### Parts of the exercise
A - Return the part of the passage on the redevelopment of London's Victoria area that starts with "62 Buckingham Gate" and goes on through "Swanke Hayden Connell.", copied word for word.
B - Take the passage on the redevelopment of London's Victoria area further, continuing from its final sentence.

### Given passage
───

When I first came to London over 20 years ago, my first job was in Queen Anne’s Gate not far from London’s Victoria Station. Yet despite its proximity both to the station and to Westminster, the area around Victoria Street was decidedly sleepy, full of anonymous-looking government offices and with few decent shops or refreshment opportunities beyond the old fashioned boozers. It’s no wonder I spent lunch times in St James’s Park instead.

Now, however, Victoria is in the throes of transformation, with cranes lining the way from the station to Buckingham Gate as shiny new offices and apartments spring up. Already there is plenty of temptation for lunchtime spending and an altogether different occupier clientele is developing with newcomers Jimmy Choo, Burberry, John Lewis, Microsoft.

62 Buckingham Gate is the latest addition, an 11-storey spec office developed by Land Securities, the biggest developer player in the area and designed by Pelli Clarke Pelli with Swanke Hayden Connell.

Land Securities is investing £2billion in the Victoria area over the next decade, including Lynch Architects’ Kings Gate and Zig-Zag Building and Victoria Circle, which will include new commercial buildings by PLP and residential by Benson and Forsyth.

Part of Land Securities’ aim is to bring a greater diversity of uses to the area including more retail and refreshment facilities and more apartments - McAslan & Partners’ residential Wellington House is complete, and  David Chipperfield  is converting the 29–storey Portland House office tower into apartments.

───

### Dataset section
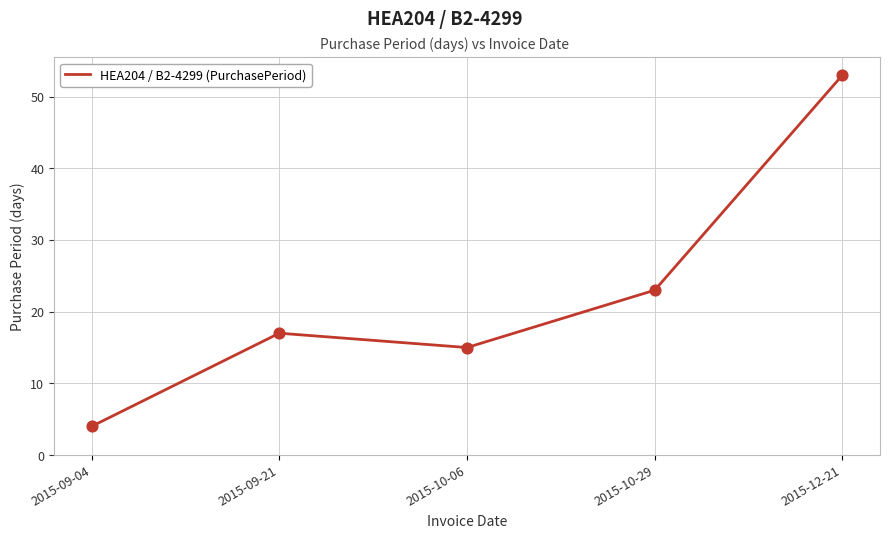

What is the change in value from 2015-09-04 to 2015-09-21?

+13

───

### Solved tasks
A -
62 Buckingham Gate is the latest addition, an 11-storey spec office developed by Land Securities, the biggest developer player in the area and designed by Pelli Clarke Pelli with Swanke Hayden Connell.

B -
So Victoria is changing, but is it for the better? It certainly has more to offer than ever before in terms of commercial, residential and recreation. No-one is mourning the passing of the tired old office stock that’s making way for the new. And the new shopping and refreshment facilities are very welcome. But that’s not to say that what is built will be to everyone’s taste.  On the inside, 62 Buckingham Gate is pretty impressive, with common parts created by US designers LSM. I like the sparse but grandly proportioned reception, enlivened by the richness of the marble-lined reception and also by two well-chosen artworks, a tapestry from Grayson Perry’s The Vanity of Small Differences series and Stuart Haygarth’s wonderful, Optical Chandelier sphere made up of 70,000 suspended optical lenses.  There are great views over the capital, a nice terrace, and high-spec common areas. So from the inside looking out, it’s great, and has already attracted its first tenant.  From the outside however, opinion is likely to be more divided. Pelli Clarke Pelli has aimed to respond sensitively to the surrounding location, and the angled glass reflective façade is intended to capture reflections of notable nearby building such as Westminster Cathedral. It’s certainly more thoughtful and distinctive than many spec office developments in the capital. But for all this, the overwhelming impression is of still another addition to the run of shiny office commercial blocks along Victoria Street that however well-appointed leave one yearning for the warmth and texture of brick and stone.

Victoria has already changed hugely, but in five years time, when Land Securities has completed its other Victoria schemes, the area will be thoroughly transformed, with tourist and shoppers mingling with a more diverse breed of office worker, and the suited civil servants of the old days thoroughly outnumbered. London never stands still, but even for the capital, such wholesale and fast-track transformation of a city centre area’s identity is remarkable indeed.